Mitigating memory overhead by redundantly indexing a tensor

Hello everybody!

I’m currently dealing with an undesirably high memory overhead in the context of Deep Reinforcement Learning and TransformerXL.

TL;DR
Selecting indices from a tensor creates a new tensor and hence allocates more memory.
Indices are heavily redundant in my case. What are alternative ideas to reduce memory overhead? More context can be found below.

Example Code

import torch
torch.set_default_tensor_type("torch.cuda.FloatTensor")

# Print CUDA memory usage: 991.75 MB
mem = torch.cuda.mem_get_info(device=None)
print("0 mem usage: {} MB".format((mem[1] - mem[0]) / 1024 / 1024))

# Build episode tensor
num_episodes = 120
num_blocks = 4
dim = 512
max_episode_steps = 1024
episodes = torch.randn((num_episodes, max_episode_steps, num_blocks, dim))
print(episodes.untyped_storage().data_ptr())

# Setup episode indices per batch item
batch_size = 512
episode_indices = torch.randint(0, num_episodes, (batch_size,))

# Print CUDA memory usage: 1955.75 MB
mem = torch.cuda.mem_get_info(device=None)
print("1 mem usage: {} MB".format((mem[1] - mem[0]) / 1024 / 1024))

# Select episodes
# Indexing a tensor (NOT slicing) creates a new tensor
episodes = episodes[episode_indices]
# equivalent to:
# episodes = torch.index_select(episodes, 0, episode_indices)
print(episodes.untyped_storage().data_ptr()) # new pointer!

# Print CUDA memory usage: 6061.75 MB
mem = torch.cuda.mem_get_info(device=None)
print("2 mem usage: {} MB".format((mem[1] - mem[0]) / 1024 / 1024))

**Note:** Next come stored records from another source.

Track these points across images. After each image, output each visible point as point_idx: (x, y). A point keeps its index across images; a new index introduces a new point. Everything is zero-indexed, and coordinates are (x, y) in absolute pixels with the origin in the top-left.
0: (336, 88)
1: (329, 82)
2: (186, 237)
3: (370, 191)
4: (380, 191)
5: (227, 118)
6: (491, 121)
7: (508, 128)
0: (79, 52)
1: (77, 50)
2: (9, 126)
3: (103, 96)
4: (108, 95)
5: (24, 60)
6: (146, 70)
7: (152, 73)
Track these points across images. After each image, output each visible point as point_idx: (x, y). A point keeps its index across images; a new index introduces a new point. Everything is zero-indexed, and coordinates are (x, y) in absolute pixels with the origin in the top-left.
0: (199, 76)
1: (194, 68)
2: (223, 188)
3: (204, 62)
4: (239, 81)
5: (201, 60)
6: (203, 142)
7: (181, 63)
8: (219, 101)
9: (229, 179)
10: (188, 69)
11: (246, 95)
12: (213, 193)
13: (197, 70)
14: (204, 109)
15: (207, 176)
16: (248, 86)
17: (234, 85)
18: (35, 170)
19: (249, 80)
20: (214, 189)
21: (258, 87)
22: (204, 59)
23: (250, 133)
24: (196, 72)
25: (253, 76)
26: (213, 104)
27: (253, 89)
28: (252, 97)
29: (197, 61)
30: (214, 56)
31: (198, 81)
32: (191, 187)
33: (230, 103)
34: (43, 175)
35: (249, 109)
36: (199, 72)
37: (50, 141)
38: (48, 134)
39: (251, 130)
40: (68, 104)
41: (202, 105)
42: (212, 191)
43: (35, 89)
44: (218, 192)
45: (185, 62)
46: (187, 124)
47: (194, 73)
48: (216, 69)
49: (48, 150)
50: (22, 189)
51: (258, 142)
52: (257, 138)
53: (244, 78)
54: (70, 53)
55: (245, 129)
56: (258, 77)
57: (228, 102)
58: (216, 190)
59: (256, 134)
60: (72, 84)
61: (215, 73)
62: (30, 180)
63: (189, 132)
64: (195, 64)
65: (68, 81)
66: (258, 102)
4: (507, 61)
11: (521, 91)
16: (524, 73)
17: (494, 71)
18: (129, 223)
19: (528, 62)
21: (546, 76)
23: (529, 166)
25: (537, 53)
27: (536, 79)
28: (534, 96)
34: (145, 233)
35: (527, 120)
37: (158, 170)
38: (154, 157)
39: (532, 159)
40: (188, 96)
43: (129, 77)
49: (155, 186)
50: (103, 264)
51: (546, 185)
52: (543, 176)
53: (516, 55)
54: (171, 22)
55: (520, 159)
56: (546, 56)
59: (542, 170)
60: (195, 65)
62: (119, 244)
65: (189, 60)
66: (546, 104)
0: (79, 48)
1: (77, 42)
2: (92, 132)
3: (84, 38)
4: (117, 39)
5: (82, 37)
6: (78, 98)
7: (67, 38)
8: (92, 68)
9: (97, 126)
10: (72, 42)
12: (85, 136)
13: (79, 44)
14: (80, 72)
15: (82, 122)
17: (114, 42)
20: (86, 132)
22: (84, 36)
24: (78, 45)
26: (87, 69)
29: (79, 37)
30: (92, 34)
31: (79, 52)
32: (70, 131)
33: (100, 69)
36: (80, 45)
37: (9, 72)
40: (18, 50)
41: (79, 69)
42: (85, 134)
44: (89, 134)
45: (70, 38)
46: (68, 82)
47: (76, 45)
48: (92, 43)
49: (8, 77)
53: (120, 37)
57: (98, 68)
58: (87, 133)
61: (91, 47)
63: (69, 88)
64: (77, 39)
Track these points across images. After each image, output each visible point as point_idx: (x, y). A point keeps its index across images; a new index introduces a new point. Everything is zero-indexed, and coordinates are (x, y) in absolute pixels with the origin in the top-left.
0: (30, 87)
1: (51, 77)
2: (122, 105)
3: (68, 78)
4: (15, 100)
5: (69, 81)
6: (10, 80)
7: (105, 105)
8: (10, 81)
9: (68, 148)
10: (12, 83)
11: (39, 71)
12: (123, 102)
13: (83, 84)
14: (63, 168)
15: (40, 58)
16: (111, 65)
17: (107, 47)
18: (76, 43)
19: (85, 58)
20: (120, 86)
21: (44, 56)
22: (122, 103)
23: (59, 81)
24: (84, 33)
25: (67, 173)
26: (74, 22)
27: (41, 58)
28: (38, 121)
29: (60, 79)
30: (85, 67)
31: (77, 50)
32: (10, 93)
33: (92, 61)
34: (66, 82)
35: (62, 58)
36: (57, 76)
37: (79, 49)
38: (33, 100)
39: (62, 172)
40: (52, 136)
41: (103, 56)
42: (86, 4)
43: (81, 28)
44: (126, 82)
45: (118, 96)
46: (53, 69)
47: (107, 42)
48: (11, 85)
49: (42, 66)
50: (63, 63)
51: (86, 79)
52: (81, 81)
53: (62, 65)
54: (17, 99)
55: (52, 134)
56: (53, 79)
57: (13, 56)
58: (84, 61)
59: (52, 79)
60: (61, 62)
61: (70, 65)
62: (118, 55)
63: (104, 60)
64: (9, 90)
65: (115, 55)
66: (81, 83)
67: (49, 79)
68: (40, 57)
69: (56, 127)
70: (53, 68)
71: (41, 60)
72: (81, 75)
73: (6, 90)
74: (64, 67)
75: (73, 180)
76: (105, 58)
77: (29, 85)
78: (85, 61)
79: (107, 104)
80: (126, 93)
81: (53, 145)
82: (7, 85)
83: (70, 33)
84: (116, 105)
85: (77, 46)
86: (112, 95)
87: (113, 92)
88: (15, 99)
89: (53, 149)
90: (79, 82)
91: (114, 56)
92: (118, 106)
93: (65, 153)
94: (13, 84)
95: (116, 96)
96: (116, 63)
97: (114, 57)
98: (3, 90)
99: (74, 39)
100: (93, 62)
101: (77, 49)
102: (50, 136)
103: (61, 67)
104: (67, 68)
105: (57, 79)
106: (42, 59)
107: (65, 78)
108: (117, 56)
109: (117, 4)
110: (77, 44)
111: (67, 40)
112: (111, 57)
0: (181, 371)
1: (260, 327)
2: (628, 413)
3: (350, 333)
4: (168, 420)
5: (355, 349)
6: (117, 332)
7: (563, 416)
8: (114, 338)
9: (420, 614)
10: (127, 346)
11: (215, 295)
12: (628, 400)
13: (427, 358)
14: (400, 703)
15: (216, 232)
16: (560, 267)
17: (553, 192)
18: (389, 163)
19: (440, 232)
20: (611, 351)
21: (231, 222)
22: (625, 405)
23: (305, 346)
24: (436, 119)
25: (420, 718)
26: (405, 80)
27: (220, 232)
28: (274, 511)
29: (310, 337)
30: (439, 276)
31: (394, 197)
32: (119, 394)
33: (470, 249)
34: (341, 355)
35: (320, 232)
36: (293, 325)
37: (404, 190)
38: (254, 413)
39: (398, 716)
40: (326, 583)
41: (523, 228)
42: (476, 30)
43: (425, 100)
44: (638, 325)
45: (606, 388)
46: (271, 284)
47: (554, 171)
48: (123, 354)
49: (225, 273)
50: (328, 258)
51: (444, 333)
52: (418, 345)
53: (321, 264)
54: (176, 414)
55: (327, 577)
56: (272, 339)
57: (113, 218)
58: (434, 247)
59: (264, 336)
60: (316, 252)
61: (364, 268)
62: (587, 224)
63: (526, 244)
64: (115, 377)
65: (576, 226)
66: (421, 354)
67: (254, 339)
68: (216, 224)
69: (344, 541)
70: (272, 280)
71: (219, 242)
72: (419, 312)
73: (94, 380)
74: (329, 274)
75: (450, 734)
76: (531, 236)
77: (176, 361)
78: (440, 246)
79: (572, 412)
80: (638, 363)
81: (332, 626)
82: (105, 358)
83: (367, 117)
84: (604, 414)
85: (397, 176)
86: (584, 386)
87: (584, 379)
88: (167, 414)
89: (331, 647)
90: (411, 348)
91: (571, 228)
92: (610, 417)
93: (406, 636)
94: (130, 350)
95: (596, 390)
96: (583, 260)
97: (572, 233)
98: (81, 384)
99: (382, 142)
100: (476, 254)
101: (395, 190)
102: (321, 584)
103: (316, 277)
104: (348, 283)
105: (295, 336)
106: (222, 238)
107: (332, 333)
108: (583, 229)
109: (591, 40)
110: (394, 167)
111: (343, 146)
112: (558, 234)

Deep Reinforcement Learning + TransformerXL Use-Case

I added an episodic TransformerXL memory to Proximal Policy Optimization. The episodic memory stores previous inputs (activations) of TransformerXL blocks of shape (num episodes, max episode steps, num blocks, block dim). During optimization, every batch item needs its suitable episodic memory as it was presented at its particular timestep. To achieve this, I store indices for every timestep indicating which episodic memory to use. Those indices are used to select the episode memories for mini batch optimization. This causes a severe memory overhead because indexing a tensor creates a new tensor.

My only idea so far is to collect and sample the episode memories on CPU. Another step is to extract sliding memory windows. Once these steps are completed, I could send the result to the GPU for optimization. This I/O should cost 1-2 seconds per optimization cycle. In my current experiments, this could cost me 16 hours per run.

Because of this very dynamic reinforcement learning system, I cannot tell how many episode memories are sampled before optimization. The batch size is fixed. Padding is also an issue as I rely on max episode steps. The episode memory data is highly redundant.